Sampai di bulan Mei 2020, ayah saya kembali memburuk kondisinya. Saat itu wabah Covid mulai semakin parah dan berlaku PSBB total di Indonesia, terutama di Jabodetabek. Hal ini yang membuat saya dan keluarga akhirnya terpaksa memutuskan ayah saya tetap dirawat di rumah saja khawatir ayah bisa terkena virus Covid, apalagi penyakitnya adalah ISPA. Kami sekeluarga menjadikan rumah ayah sebagai kamar pasien, lengkap dengan peralatan nebulizer dan oksigen sendiri, lalu memanggil dokter ke rumah untuk memeriksa beliau.
Hingga pertengahan Juni 2020, akhirnya ayah saya tidak bisa bertahan dan harus menghadap Yang Maha Kuasa. Barangkali ini jalan terbaik baginya, Tuhan lebih sayang beliau.

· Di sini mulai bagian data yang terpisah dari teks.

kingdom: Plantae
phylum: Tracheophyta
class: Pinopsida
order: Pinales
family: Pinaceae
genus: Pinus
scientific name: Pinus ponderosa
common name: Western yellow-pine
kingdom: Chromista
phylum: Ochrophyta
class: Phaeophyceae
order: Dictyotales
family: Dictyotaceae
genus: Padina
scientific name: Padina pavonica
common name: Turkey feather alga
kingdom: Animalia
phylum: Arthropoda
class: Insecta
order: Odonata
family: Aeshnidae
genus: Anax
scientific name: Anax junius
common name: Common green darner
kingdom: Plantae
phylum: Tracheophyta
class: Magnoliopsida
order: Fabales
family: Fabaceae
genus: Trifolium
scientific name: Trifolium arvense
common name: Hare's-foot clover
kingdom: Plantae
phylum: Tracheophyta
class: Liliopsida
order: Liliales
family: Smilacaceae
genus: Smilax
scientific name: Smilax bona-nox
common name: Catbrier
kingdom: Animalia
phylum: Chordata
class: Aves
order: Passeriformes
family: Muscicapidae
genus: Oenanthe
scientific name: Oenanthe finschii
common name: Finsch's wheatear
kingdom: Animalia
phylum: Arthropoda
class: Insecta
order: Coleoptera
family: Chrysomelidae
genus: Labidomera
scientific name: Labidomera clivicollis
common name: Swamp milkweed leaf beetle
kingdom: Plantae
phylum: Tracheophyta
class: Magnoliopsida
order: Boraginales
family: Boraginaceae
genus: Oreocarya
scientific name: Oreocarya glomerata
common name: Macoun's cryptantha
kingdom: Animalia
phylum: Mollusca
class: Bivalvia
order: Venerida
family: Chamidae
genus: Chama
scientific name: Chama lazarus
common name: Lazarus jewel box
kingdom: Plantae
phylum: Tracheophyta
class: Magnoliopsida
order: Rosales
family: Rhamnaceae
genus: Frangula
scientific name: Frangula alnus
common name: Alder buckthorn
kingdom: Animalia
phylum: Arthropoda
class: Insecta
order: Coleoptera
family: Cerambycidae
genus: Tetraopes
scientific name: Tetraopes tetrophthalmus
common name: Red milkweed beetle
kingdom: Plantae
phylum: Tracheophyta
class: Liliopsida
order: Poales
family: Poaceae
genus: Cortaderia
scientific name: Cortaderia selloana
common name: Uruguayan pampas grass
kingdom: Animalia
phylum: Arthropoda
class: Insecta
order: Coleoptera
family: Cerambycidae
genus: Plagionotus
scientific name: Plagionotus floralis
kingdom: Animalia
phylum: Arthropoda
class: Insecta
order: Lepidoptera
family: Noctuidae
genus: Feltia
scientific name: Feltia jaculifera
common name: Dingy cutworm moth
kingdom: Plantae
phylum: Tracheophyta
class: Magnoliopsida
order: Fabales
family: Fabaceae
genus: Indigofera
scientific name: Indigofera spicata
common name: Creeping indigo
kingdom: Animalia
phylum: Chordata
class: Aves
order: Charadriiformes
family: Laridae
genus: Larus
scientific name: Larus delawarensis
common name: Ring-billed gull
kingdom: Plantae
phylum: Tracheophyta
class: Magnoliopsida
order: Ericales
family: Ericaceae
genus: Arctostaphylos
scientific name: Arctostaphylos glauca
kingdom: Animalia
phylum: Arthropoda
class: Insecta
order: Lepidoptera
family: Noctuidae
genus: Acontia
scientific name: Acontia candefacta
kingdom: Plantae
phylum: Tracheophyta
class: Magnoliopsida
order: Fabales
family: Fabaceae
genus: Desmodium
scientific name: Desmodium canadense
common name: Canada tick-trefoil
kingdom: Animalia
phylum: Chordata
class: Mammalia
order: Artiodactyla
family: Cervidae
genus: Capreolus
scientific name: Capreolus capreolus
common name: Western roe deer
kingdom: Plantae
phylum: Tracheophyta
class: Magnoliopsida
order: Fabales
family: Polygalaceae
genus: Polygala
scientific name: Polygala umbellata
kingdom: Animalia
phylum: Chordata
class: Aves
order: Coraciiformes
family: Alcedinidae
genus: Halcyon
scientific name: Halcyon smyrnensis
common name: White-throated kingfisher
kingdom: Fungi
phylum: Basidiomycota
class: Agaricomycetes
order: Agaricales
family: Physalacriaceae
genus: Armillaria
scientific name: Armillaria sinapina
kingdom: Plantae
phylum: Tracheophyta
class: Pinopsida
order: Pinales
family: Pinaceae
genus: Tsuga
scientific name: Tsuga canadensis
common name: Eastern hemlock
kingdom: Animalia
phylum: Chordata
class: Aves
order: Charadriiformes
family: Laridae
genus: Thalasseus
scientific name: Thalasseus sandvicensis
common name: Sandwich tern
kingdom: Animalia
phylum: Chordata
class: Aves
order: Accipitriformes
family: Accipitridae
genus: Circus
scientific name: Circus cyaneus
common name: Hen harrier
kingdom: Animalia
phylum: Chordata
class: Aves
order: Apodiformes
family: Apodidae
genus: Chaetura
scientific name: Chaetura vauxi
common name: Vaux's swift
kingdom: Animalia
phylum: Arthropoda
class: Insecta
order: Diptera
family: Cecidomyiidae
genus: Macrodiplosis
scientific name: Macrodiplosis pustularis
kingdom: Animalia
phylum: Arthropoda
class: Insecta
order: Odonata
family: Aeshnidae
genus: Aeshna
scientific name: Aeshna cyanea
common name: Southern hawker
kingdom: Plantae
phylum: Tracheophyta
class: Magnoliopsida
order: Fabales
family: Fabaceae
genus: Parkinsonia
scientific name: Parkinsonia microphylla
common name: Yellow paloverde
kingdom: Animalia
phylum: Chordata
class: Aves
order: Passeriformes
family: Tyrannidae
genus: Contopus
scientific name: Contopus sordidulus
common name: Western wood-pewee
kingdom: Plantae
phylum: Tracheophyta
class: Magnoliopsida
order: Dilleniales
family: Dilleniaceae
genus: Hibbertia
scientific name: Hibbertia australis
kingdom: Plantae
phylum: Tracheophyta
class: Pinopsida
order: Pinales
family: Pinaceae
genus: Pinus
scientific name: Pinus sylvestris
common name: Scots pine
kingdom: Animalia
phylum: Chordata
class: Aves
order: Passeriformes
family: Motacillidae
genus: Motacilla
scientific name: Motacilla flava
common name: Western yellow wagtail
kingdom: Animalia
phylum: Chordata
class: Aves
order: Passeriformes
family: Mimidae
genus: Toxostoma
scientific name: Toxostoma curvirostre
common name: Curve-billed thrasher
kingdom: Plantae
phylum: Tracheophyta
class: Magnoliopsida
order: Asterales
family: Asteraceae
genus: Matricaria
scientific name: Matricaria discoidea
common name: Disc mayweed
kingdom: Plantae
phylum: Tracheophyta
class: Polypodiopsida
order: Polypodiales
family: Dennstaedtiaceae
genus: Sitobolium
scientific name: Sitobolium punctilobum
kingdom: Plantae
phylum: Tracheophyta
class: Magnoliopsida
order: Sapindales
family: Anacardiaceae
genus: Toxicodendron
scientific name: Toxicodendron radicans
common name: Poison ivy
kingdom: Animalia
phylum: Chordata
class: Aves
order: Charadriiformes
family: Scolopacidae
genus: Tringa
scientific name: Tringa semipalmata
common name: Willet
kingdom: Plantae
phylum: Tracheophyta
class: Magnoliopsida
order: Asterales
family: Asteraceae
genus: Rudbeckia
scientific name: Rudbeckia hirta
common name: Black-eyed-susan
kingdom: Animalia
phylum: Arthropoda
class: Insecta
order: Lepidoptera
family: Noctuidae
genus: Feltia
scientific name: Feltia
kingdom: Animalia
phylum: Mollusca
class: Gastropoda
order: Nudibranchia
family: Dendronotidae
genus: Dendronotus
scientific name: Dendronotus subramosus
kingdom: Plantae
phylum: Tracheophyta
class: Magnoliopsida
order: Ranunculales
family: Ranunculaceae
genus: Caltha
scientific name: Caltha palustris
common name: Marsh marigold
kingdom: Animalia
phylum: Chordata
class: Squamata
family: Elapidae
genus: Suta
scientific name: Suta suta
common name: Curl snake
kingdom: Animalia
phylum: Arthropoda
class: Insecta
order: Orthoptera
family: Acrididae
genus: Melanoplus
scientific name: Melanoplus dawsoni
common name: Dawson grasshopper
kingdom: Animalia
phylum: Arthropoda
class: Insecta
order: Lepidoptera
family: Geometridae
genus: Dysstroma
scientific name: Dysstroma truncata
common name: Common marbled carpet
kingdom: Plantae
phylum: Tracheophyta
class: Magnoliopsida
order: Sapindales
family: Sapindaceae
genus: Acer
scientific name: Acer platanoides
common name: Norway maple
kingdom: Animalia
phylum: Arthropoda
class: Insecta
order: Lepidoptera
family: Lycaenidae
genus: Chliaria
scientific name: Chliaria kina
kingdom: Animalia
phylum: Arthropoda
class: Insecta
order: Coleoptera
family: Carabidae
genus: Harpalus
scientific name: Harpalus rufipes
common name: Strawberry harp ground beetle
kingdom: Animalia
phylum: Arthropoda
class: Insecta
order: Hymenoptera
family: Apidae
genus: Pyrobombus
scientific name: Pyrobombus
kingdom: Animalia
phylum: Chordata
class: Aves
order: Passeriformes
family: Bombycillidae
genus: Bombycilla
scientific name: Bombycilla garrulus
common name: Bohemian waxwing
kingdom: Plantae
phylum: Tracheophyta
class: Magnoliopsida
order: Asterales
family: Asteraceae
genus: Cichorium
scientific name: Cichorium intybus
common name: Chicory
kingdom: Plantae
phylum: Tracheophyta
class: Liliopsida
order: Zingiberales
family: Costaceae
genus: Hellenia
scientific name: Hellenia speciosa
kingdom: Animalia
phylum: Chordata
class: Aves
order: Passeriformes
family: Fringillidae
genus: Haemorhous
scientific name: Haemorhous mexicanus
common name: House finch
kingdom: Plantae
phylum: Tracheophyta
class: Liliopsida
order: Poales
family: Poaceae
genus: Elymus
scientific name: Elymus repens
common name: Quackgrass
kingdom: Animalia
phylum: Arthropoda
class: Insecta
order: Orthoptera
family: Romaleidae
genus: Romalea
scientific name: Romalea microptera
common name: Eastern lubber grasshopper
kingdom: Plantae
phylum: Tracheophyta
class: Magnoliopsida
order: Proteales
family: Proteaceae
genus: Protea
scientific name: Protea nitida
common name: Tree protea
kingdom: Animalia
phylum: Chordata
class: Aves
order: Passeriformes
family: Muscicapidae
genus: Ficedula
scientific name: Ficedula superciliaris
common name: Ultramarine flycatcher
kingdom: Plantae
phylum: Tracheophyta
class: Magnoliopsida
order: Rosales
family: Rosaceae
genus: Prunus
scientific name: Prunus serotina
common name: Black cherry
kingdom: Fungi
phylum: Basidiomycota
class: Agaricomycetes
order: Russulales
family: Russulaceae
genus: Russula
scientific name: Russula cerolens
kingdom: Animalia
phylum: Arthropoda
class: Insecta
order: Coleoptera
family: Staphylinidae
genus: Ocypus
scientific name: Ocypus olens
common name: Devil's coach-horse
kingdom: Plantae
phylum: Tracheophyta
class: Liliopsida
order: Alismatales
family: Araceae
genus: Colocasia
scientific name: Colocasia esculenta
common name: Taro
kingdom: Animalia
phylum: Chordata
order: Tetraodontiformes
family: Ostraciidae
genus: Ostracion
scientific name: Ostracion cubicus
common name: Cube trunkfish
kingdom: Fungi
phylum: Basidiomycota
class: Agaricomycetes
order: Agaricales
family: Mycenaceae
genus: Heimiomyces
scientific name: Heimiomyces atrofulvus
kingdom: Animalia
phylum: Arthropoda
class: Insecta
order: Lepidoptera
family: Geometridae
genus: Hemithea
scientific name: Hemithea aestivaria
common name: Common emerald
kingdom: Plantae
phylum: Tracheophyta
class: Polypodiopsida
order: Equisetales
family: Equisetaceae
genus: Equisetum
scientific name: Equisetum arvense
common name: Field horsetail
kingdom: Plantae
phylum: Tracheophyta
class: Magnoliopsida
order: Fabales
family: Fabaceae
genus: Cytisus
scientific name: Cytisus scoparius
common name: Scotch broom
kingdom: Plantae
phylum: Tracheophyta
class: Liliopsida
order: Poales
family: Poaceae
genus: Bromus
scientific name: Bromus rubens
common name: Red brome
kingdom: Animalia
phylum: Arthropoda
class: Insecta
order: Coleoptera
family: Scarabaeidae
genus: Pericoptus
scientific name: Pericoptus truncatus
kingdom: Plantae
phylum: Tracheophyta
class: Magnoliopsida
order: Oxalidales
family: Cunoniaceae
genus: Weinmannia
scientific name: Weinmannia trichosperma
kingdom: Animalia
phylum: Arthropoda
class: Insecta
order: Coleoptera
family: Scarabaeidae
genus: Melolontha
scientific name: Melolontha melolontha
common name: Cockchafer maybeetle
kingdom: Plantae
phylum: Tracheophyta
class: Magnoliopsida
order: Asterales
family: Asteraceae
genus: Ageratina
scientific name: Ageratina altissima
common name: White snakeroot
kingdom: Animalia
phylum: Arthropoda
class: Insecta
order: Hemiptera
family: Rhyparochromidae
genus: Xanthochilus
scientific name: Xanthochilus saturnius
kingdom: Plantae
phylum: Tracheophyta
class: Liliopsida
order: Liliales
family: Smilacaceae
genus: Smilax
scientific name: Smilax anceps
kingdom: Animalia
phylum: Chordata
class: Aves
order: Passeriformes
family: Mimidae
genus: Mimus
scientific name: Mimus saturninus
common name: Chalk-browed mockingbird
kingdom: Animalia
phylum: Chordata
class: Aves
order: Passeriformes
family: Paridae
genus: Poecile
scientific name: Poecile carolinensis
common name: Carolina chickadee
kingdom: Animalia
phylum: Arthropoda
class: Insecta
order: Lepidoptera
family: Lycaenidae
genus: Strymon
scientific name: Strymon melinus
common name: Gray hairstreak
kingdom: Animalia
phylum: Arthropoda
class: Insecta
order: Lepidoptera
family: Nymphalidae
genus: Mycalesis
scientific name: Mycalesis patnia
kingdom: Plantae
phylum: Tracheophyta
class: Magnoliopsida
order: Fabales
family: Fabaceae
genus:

Saya baru sadar kegundahgulanaan saya yang selalu kerap terjadi di Desember lalu adalah firasat bahwa saya akan kehilangan ayah saya. Bahkan di saat situasi negara ini bahkan di seluruh dunia terkena pandemi Covid 19. Sungguh situasi yang dobel berat bagi kami sekeluarga. Kamipun harus menjalani pemakaman ayah hanya kami keluarga intinya yang hadir. Teman, sahabat, keluarga lain terpaksa tidak bisa mengantar ayah ke peristirahatannya terakhir, padahal mereka sungguh ingin mengantar beliau namun apa daya tak bisa melaksanakannya. Saya akhirnya bisa ikut membayangkan dan merasakan betapa sedih dan pilunya orang orang yang kehilangan orang terkasih mereka karena Covid 19 ini, mereka bahkan tidak diperbolehkan sama sekali mengikuti prosesi pemakaman orang yang mereka kasihi. Mungkin saya sekeluarga termasuk yang masih beruntung masih bisa mengantar ayah sampai ke peristirahatan terakhirnya.
Dan ternyata belum habis sampai di situ. Bulan bulan berikutnya berturut turut saya mendengar kabar dukacita satu persatu dari teman, sahabat dan orang orang yang saya kenal baik.
Satu persatu mereka kehilangan orang orang terkasih mereka, entah suami, ayah, ibu, kakak, adik, anak.. bahkan di antaranya adalah teman saya sendiri yang telah tiada.
Itulah mengapa tahun 2020 ini sungguh tahun penuh kedukaan, yang tidak terbayangkan selama ini akan terjadi.
Saya hanya bisa berdoa semoga Tuhan segera memulihkan waktu, agar tidak ada lagi dukacita yang datang.
Dan yang paling saya harapkan dan terus doakan, semoga pandemi inipun segera IA pulihkan, sehingga seisi dunia bisa kembali berseri.